The task ▸ Below are some records; repeat them all exactly, minus the pictures.

Excerpted data ▸
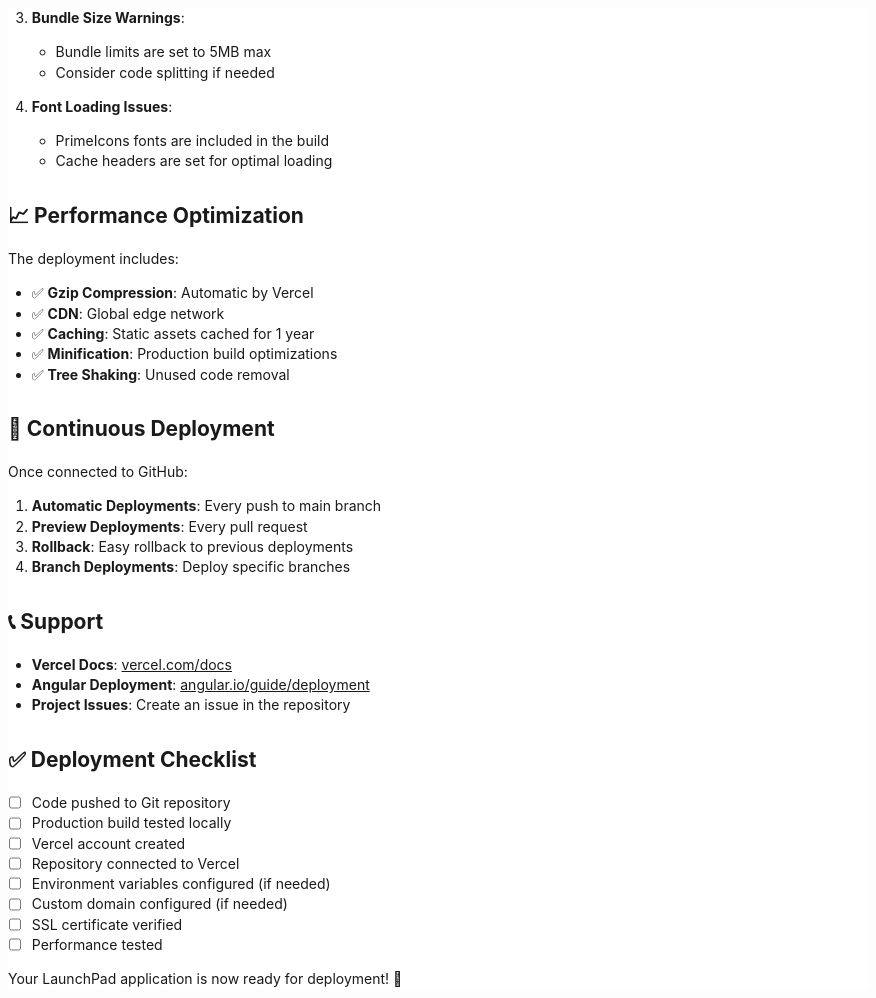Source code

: 3. **Bundle Size Warnings**:
   - Bundle limits are set to 5MB max
   - Consider code splitting if needed

4. **Font Loading Issues**:
   - PrimeIcons fonts are included in the build
   - Cache headers are set for optimal loading

## 📈 Performance Optimization

The deployment includes:

- ✅ **Gzip Compression**: Automatic by Vercel
- ✅ **CDN**: Global edge network
- ✅ **Caching**: Static assets cached for 1 year
- ✅ **Minification**: Production build optimizations
- ✅ **Tree Shaking**: Unused code removal

## 🔄 Continuous Deployment

Once connected to GitHub:

1. **Automatic Deployments**: Every push to main branch
2. **Preview Deployments**: Every pull request
3. **Rollback**: Easy rollback to previous deployments
4. **Branch Deployments**: Deploy specific branches

## 📞 Support

- **Vercel Docs**: [vercel.com/docs](https://vercel.com/docs)
- **Angular Deployment**: [angular.io/guide/deployment](https://angular.io/guide/deployment)
- **Project Issues**: Create an issue in the repository

## ✅ Deployment Checklist

- [ ] Code pushed to Git repository
- [ ] Production build tested locally
- [ ] Vercel account created
- [ ] Repository connected to Vercel
- [ ] Environment variables configured (if needed)
- [ ] Custom domain configured (if needed)
- [ ] SSL certificate verified
- [ ] Performance tested

Your LaunchPad application is now ready for deployment! 🎉
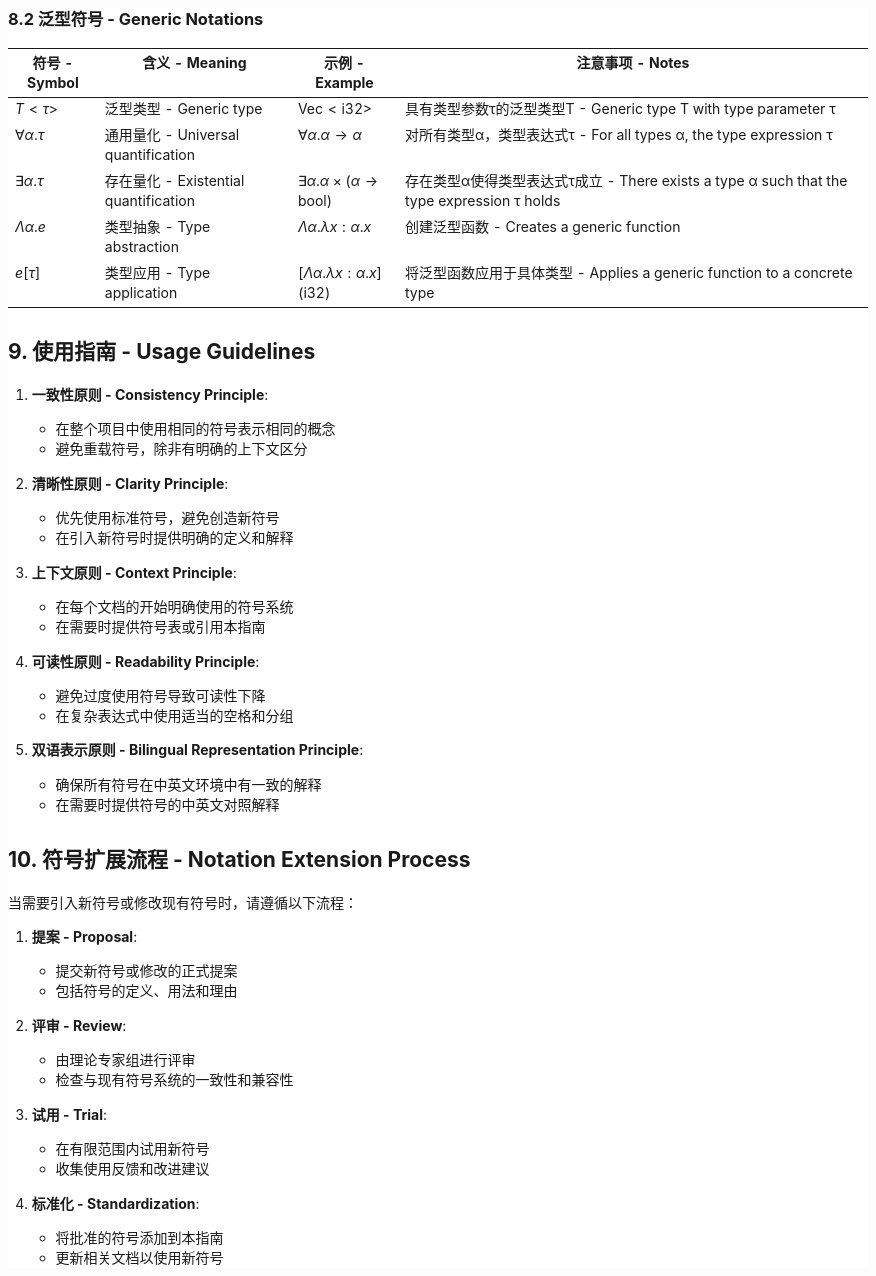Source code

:### 8.2 泛型符号 - Generic Notations

| 符号 - Symbol | 含义 - Meaning | 示例 - Example | 注意事项 - Notes |
|--------------|---------------|---------------|----------------|
| $T<\tau>$ | 泛型类型 - Generic type | $\text{Vec}<\text{i32}>$ | 具有类型参数τ的泛型类型T - Generic type T with type parameter τ |
| $\forall \alpha. \tau$ | 通用量化 - Universal quantification | $\forall \alpha. \alpha \to \alpha$ | 对所有类型α，类型表达式τ - For all types α, the type expression τ |
| $\exists \alpha. \tau$ | 存在量化 - Existential quantification | $\exists \alpha. \alpha \times (\alpha \to \text{bool})$ | 存在类型α使得类型表达式τ成立 - There exists a type α such that the type expression τ holds |
| $\Lambda \alpha. e$ | 类型抽象 - Type abstraction | $\Lambda \alpha. \lambda x:\alpha. x$ | 创建泛型函数 - Creates a generic function |
| $e[\tau]$ | 类型应用 - Type application | $[\Lambda \alpha. \lambda x:\alpha. x](\text{i32})$ | 将泛型函数应用于具体类型 - Applies a generic function to a concrete type |

## 9. 使用指南 - Usage Guidelines

1. **一致性原则 - Consistency Principle**:
   - 在整个项目中使用相同的符号表示相同的概念
   - 避免重载符号，除非有明确的上下文区分

2. **清晰性原则 - Clarity Principle**:
   - 优先使用标准符号，避免创造新符号
   - 在引入新符号时提供明确的定义和解释

3. **上下文原则 - Context Principle**:
   - 在每个文档的开始明确使用的符号系统
   - 在需要时提供符号表或引用本指南

4. **可读性原则 - Readability Principle**:
   - 避免过度使用符号导致可读性下降
   - 在复杂表达式中使用适当的空格和分组

5. **双语表示原则 - Bilingual Representation Principle**:
   - 确保所有符号在中英文环境中有一致的解释
   - 在需要时提供符号的中英文对照解释

## 10. 符号扩展流程 - Notation Extension Process

当需要引入新符号或修改现有符号时，请遵循以下流程：

1. **提案 - Proposal**:
   - 提交新符号或修改的正式提案
   - 包括符号的定义、用法和理由

2. **评审 - Review**:
   - 由理论专家组进行评审
   - 检查与现有符号系统的一致性和兼容性

3. **试用 - Trial**:
   - 在有限范围内试用新符号
   - 收集使用反馈和改进建议

4. **标准化 - Standardization**:
   - 将批准的符号添加到本指南
   - 更新相关文档以使用新符号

Written answer ▸
Source code

: 3. **Bundle Size Warnings**:
   - Bundle limits are set to 5MB max
   - Consider code splitting if needed

4. **Font Loading Issues**:
   - PrimeIcons fonts are included in the build
   - Cache headers are set for optimal loading

## 📈 Performance Optimization

The deployment includes:

- ✅ **Gzip Compression**: Automatic by Vercel
- ✅ **CDN**: Global edge network
- ✅ **Caching**: Static assets cached for 1 year
- ✅ **Minification**: Production build optimizations
- ✅ **Tree Shaking**: Unused code removal

## 🔄 Continuous Deployment

Once connected to GitHub:

1. **Automatic Deployments**: Every push to main branch
2. **Preview Deployments**: Every pull request
3. **Rollback**: Easy rollback to previous deployments
4. **Branch Deployments**: Deploy specific branches

## 📞 Support

- **Vercel Docs**: [vercel.com/docs](https://vercel.com/docs)
- **Angular Deployment**: [angular.io/guide/deployment](https://angular.io/guide/deployment)
- **Project Issues**: Create an issue in the repository

## ✅ Deployment Checklist

- [ ] Code pushed to Git repository
- [ ] Production build tested locally
- [ ] Vercel account created
- [ ] Repository connected to Vercel
- [ ] Environment variables configured (if needed)
- [ ] Custom domain configured (if needed)
- [ ] SSL certificate verified
- [ ] Performance tested

Your LaunchPad application is now ready for deployment! 🎉
Source code

:### 8.2 泛型符号 - Generic Notations

| 符号 - Symbol | 含义 - Meaning | 示例 - Example | 注意事项 - Notes |
|--------------|---------------|---------------|----------------|
| $T<\tau>$ | 泛型类型 - Generic type | $\text{Vec}<\text{i32}>$ | 具有类型参数τ的泛型类型T - Generic type T with type parameter τ |
| $\forall \alpha. \tau$ | 通用量化 - Universal quantification | $\forall \alpha. \alpha \to \alpha$ | 对所有类型α，类型表达式τ - For all types α, the type expression τ |
| $\exists \alpha. \tau$ | 存在量化 - Existential quantification | $\exists \alpha. \alpha \times (\alpha \to \text{bool})$ | 存在类型α使得类型表达式τ成立 - There exists a type α such that the type expression τ holds |
| $\Lambda \alpha. e$ | 类型抽象 - Type abstraction | $\Lambda \alpha. \lambda x:\alpha. x$ | 创建泛型函数 - Creates a generic function |
| $e[\tau]$ | 类型应用 - Type application | $[\Lambda \alpha. \lambda x:\alpha. x](\text{i32})$ | 将泛型函数应用于具体类型 - Applies a generic function to a concrete type |

## 9. 使用指南 - Usage Guidelines

1. **一致性原则 - Consistency Principle**:
   - 在整个项目中使用相同的符号表示相同的概念
   - 避免重载符号，除非有明确的上下文区分

2. **清晰性原则 - Clarity Principle**:
   - 优先使用标准符号，避免创造新符号
   - 在引入新符号时提供明确的定义和解释

3. **上下文原则 - Context Principle**:
   - 在每个文档的开始明确使用的符号系统
   - 在需要时提供符号表或引用本指南

4. **可读性原则 - Readability Principle**:
   - 避免过度使用符号导致可读性下降
   - 在复杂表达式中使用适当的空格和分组

5. **双语表示原则 - Bilingual Representation Principle**:
   - 确保所有符号在中英文环境中有一致的解释
   - 在需要时提供符号的中英文对照解释

## 10. 符号扩展流程 - Notation Extension Process

当需要引入新符号或修改现有符号时，请遵循以下流程：

1. **提案 - Proposal**:
   - 提交新符号或修改的正式提案
   - 包括符号的定义、用法和理由

2. **评审 - Review**:
   - 由理论专家组进行评审
   - 检查与现有符号系统的一致性和兼容性

3. **试用 - Trial**:
   - 在有限范围内试用新符号
   - 收集使用反馈和改进建议

4. **标准化 - Standardization**:
   - 将批准的符号添加到本指南
   - 更新相关文档以使用新符号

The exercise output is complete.